* [DOCUMENT TEXT]:

########################################

I also want to make a "princess" quilt now. The main blocks would be applique of a fancy full skirt using the laces and trims, and then embroidery for the upper bodice. And then intermix them with some strip blocks put together to look like castles. 

And then for something completely different. I bought 8 lead shot bags at a gun show ($15 total). Opened up, they are about 12" square and I'll use camo fabric in between to make a wall hanging for DH's work room.


----------



## Macybaby (Jun 16, 2006)

Got the blocks sewn together. 










I need ideas for the boarder. I may have enough of a few of the prints to do a narrow solid border, but not much. I do have plenty enough to make some sort of "scrappy" border. 

hmm- maybe a couple of narrow solid rows to differentiate the center, and then a scrappy boarder outside that to finish. I could also put more butterflies in the border - not sure if I want to put more lace. If I did I'd stick to the plainer stuff, I have a lot of the white, beige, rose and blue.

This is about 60x60, do you think I should add borders to make it more rectangular? I don't have any plans for what it would be used for.


----------



## Terri in WV (May 10, 2002)

Very pretty! I wish all of my slow projects would go as quick as yours.  I might get some of them done then.

As far as borders, I'm a big fan of framing a busy center with black. In this case, maybe a dark blue. It helps to contain it and gives your eyes a place to rest.

Maybe a border something like this?


----------



## DW (May 10, 2002)

that is way cool and it's giving me too many ideas.


----------



## Macybaby (Jun 16, 2006)

Here the the top - ready for quilting. I really did expect this would take a lot longer. I think I just got excited about how each block looked and wanting to see what the next one would turn out like - I kept at it a lot more than I should. I should have been working on my OBW quilt for my bed. I've got half the blocks sewn into rows and the rest pinned together waiting.

########################################

* [RECORDED DATA]:
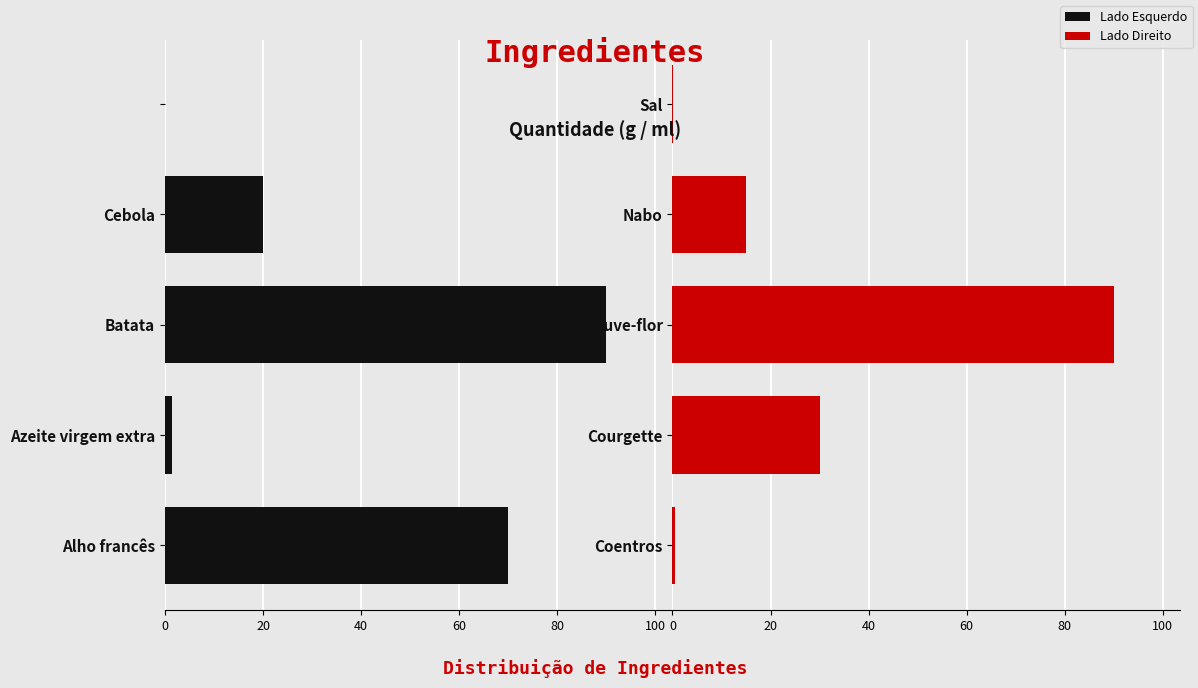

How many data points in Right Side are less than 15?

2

########################################

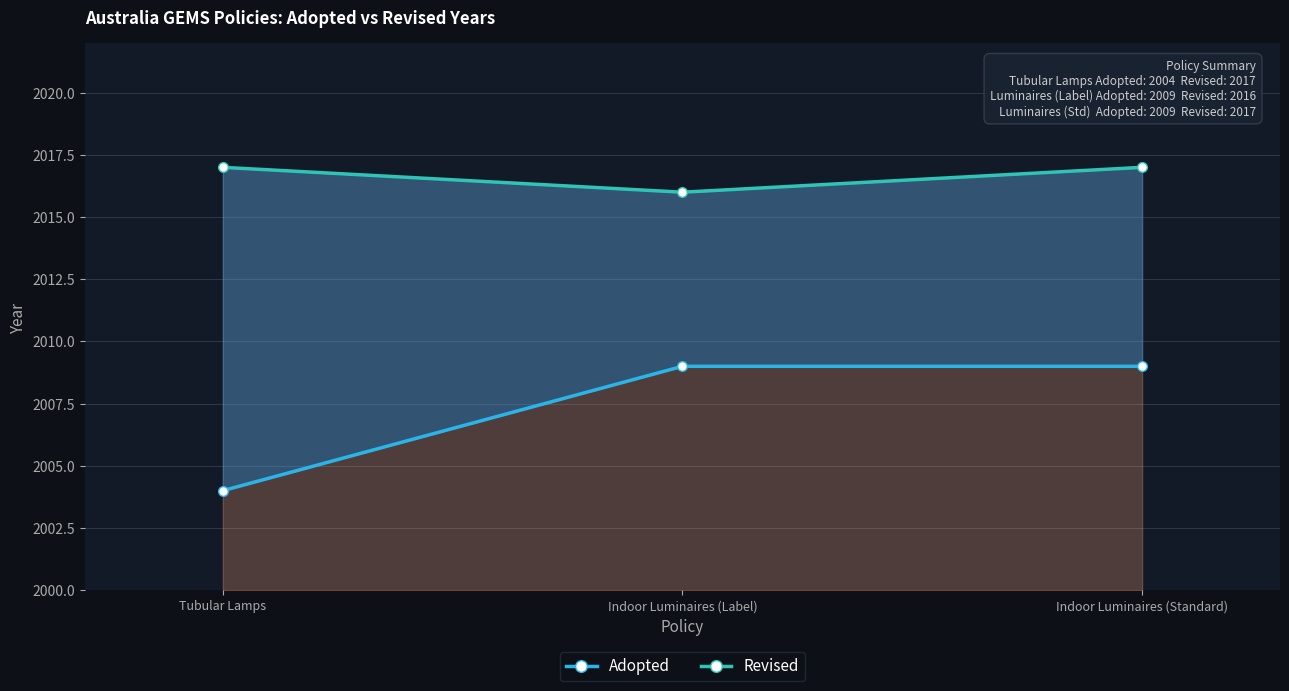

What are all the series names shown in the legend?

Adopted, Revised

########################################

* [WORK REQUEST 1]:
Answer these questions from the quilting thread:
(a) What was the total price of the 8 lead shot bags?
(b) About how large is the quilt top that Macybaby asks about adding borders to?
(c) What color does Terri in WV suggest for framing the busy center in this case?
* [WORK REQUEST 2]: Carry on the quilting thread from its last sentence.
The rows have no connection to the quilting thread.

* [ANSWER BOX 1]:
(a) $15
(b) About 60x60
(c) A dark blue

* [ANSWER BOX 2]:
This is going on my frame soon- my Micro handles and ruler foot should show up in the mail today and I'm looking forward to learning how to use them. I'm very much a novice on the quilting part, and this quilt will hide all sorts of mistakes LOL!!



















While often quilts look better in pictures, this one is way prettier in person, the colors are predominately rose (not pink) blue/turquoise and Gold/cream. My monitor makes everything a bit orangish (strong on the "ish" part). 

I was going to do a border just like Terri posted, and then I really liked the dark next to the quilt. I didn't have enough fabric so decided it would work to piece the border. Once I realized that would work, I pieced in for the others and came up with my rows. Then I added more butterflies!



















The final stripe will get folded to the back for a self binding when this is done.


----------



## ELOCN (Jun 13, 2004)

Beautiful. I love that butterfly fabric.


----------



## grannygardner (May 4, 2005)

The quilt is gorgeous.


----------



## Marsha (May 11, 2002)

Very Pretty!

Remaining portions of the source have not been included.